§ Alıntı Metin
- - - - - - -

Size nasıl yardımcı olabilirim?
Dijital Oyunlar
DİJİTAL DÜNYADA ÇOCUKLARIMIZI NASIL BÜYÜTELİM?
İnternet ve Teknoloji

DİJİTAL DÜNYADA ÇOCUKLARIMIZI NASIL BÜYÜTELİM?

Yazar(lar): Gazeteci Gülbahar AYTEKİN | Grafik(ler): Burak ÖZÇELİK | 9 August 2019, Friday 16:48 | 5,196 görüntüleme

Şimdinin ebeveyn olmuş çocukları için en güzel akım(challenge) mavi göğe bakıp bulutları hayal gücünün elverdiğince hayvanlara, eşyalara, yüzlere benzetmek ve bu kurulan benzerlik ile birlikte bulutlara ve mavi göğe baktıkça büyülenip mutlu olmaktı. Aradan çok zaman geçti… Hayatımıza İnternet girdi, bilgi teknolojileri hızla ilerledi. “Dijital Çağ” olarak adlandırılan bir zamanın içinde buluverdik kendimizi. İnternetin yoğun bir şekilde kullanımı ile birlikte günlük hayatın pratiklerine kadar hemen her şey değişti ve dönüştü.

“Bizim çocukluk anılarımızda ağaçlarda sallanmak ve bisiklet sürmek var, ekranlara tıklayıp sürüklemek değil.”

- - - - - - -

§ Veri Kayıtları
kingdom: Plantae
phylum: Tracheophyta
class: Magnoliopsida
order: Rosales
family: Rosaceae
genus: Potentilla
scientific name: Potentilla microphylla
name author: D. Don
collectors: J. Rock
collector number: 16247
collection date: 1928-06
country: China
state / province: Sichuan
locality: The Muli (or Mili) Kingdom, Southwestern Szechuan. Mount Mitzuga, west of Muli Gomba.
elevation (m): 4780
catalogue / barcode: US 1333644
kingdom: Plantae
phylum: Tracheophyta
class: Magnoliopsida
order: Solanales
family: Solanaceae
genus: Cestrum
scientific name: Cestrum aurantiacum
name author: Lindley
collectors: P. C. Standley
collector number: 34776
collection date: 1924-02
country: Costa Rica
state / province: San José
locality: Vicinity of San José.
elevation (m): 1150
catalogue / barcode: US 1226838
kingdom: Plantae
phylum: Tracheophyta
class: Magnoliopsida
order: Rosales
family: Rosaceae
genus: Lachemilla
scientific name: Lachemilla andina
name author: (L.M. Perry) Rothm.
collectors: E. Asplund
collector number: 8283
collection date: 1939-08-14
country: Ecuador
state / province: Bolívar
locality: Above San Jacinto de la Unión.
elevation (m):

- - - - - - -

§ Verilen Görev 1
Alıntı metinde "Yazar(lar): Gazeteci Gülbahar" ile "değişti ve dönüştü." arasındaki kısmı, ikisi de dahil olmak üzere, "hayvanlara" yerine "kuşlara" koyarak yeniden yazın.
§ Verilen Görev 2
Listede "collectors: J. Rock" ifadesini içeren satırdan "name author: Lindley" ifadesini içeren satıra kadar olan satırları, iki uç da dahil olmak üzere, aynen kopyalayın.
Metin ile liste birbirinden bağımsızdır.

§ Nihai Sonuç 1
Yazar(lar): Gazeteci Gülbahar AYTEKİN | Grafik(ler): Burak ÖZÇELİK | 9 August 2019, Friday 16:48 | 5,196 görüntüleme

Şimdinin ebeveyn olmuş çocukları için en güzel akım(challenge) mavi göğe bakıp bulutları hayal gücünün elverdiğince kuşlara, eşyalara, yüzlere benzetmek ve bu kurulan benzerlik ile birlikte bulutlara ve mavi göğe baktıkça büyülenip mutlu olmaktı. Aradan çok zaman geçti… Hayatımıza İnternet girdi, bilgi teknolojileri hızla ilerledi. “Dijital Çağ” olarak adlandırılan bir zamanın içinde buluverdik kendimizi. İnternetin yoğun bir şekilde kullanımı ile birlikte günlük hayatın pratiklerine kadar hemen her şey değişti ve dönüştü.

§ Nihai Sonuç 2
collectors: J. Rock
collector number: 16247
collection date: 1928-06
country: China
state / province: Sichuan
locality: The Muli (or Mili) Kingdom, Southwestern Szechuan. Mount Mitzuga, west of Muli Gomba.
elevation (m): 4780
catalogue / barcode: US 1333644
kingdom: Plantae
phylum: Tracheophyta
class: Magnoliopsida
order: Solanales
family: Solanaceae
genus: Cestrum
scientific name: Cestrum aurantiacum
name author: Lindley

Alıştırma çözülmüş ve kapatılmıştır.